The other broad category of complaints is a toxic stew of distrust and fear regarding agricultural biotechnology. Many NGOs claim it’s little more than a PR stunt “being promoted in order to salvage a morally as well as financially bankrupt agricultural biotech industry.”

There are legitimate questions to be asked about the wishes of the communities where this rice will be grown or eaten, about alternatives (e.g. alternate crops naturally rich in beta-carotene; there are no viable ones in areas in which rice is the main staple), about the best approach to solving what everyone agrees is an awful problem.

But the people behind golden rice and the super banana are not charlatans. They’re funded by humanitarian organizations— the Rockefeller Foundation and the Bill and Melinda Gates Foundation, respectively. Humanitarian organizations founded by some of the most successful capitalists of all time, yes, but humanitarian all the same. It’s not actually Big Bad Monsanto funding these projects. All of the technology developed by corporations has been donated and are free of patents, so poor farmers will be able to exploit this technology and millions, perhaps billions, of people, can benefit. And even if hardened cynics are right and Bill Gates is simply throwing money at malaria and golden rice as ethical stunts to cleanse his capitalism-tainted soul, so what? Would we rather he not give any money to humanitarian causes? This project should be judged on its own merits.

So far the opposition to Golden Rice has proven itself too blinded by its own ideological prejudices to recognize a good-faith effort by researchers, scientists and plant breeders who are trying—with the tools and expertise they have—to help.

James Dale, a biochemist at Queensland University of Technology and leader of the ‘super banana’ project, expressed the altruistic goals of his team’s endeavor in an interview with the the news agency AFP. “Good science can make a massive difference here by enriching staple crops such as Ugandan bananas with pro-vitamin A and providing poor and subsistence-farming populations with nutritionally rewarding food,” he said.

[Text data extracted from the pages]
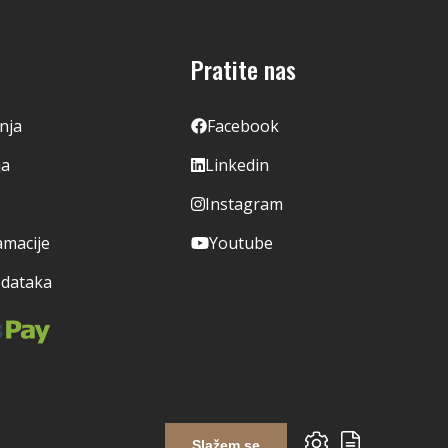
Pratite nas
enja
Facebook
ja
Linkedin
Instagram
amacije
Youtube
odataka
Slažem se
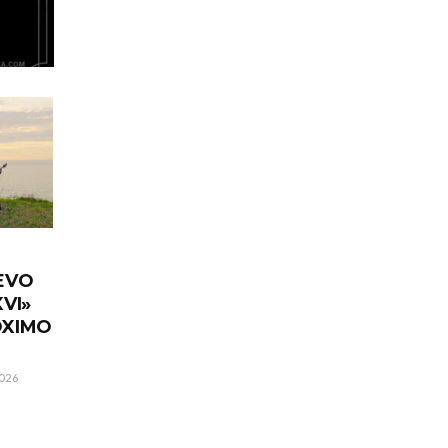
EVO
VI»
ÓXIMO
026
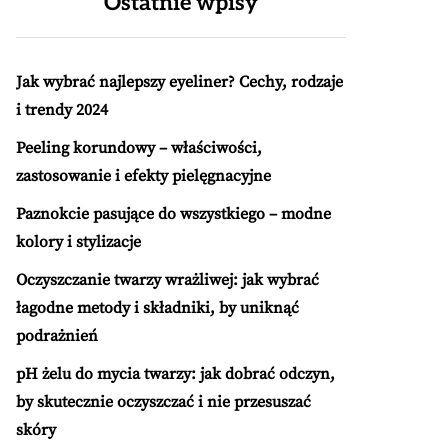
Ostatnie wpisy
Jak wybrać najlepszy eyeliner? Cechy, rodzaje
i trendy 2024
Peeling korundowy – właściwości,
zastosowanie i efekty pielęgnacyjne
Paznokcie pasujące do wszystkiego – modne
kolory i stylizacje
Oczyszczanie twarzy wrażliwej: jak wybrać
łagodne metody i składniki, by uniknąć
podrażnień
pH żelu do mycia twarzy: jak dobrać odczyn,
by skutecznie oczyszczać i nie przesuszać
skóry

*Using the information*:
- a) Condense the paragraph of the passage on golden rice that begins "But the people behind golden rice and the super banana" into a short bulleted list that keeps its main facts.
- b) Decide whether each statement agrees with the passage on golden rice. Answer yes or no, and quote the words from the passage that decide it.
(i) The super banana project is funded by the Rockefeller Foundation.
(ii) Viable alternative crops naturally rich in beta-carotene exist in areas where rice is the main staple.
(iii) James Dale is a biochemist at Queensland University of Technology.
- c) Continue the passage on golden rice after its final sentence, keeping its formal, argumentative tone.

*Answers to this exercise*:
- a)
- The people behind golden rice and the super banana are not charlatans.
- Both projects are funded by humanitarian organizations: golden rice by the Rockefeller Foundation, the super banana by the Bill and Melinda Gates Foundation. Some of the most successful capitalists of all time founded these organizations.
- Monsanto is not funding these projects.
- All corporate-developed technology has been donated and is free of patents. Poor farmers can therefore exploit it, and millions, perhaps billions, of people can benefit.
- Even if Bill Gates's motives were cynical, that would not matter. The project should be judged on its own merits.

- b)
(i) No: "the Rockefeller Foundation and the Bill and Melinda Gates Foundation, respectively"
(ii) No: "there are no viable ones in areas in which rice is the main staple"
(iii) Yes: "James Dale, a biochemist at Queensland University of Technology"

- c)
Golden rice, super bananas, and GMOs generally are no panacea for the global problems of malnutrition and hunger. Even Kevin Folta, a plant geneticist at the University of Florida and all-around champion of agricultural biotech knows this. The promise that GMOs will “end world hunger” is an oversimplification that distracts from the real potential of genetically modified foods. The highlight of his recent piece in SupplySide Boardroom—titled “GMOs: Failing to Feed a Hungry World,”—is biofortification (i.e. the nutrition-enhancing process used to develop the rice and bananas we’ve been talking about). He paints a depressing picture:

Simple biofortification may have profound effects on third-world human health and, in many cases, may even extend benefits to livestock, adding more depth and richness to diets, as well as profitability to farms. Yet these proven technologies remain only as testimonials in biotechnological innovation confined to the pages of journals with no hope of immediate application.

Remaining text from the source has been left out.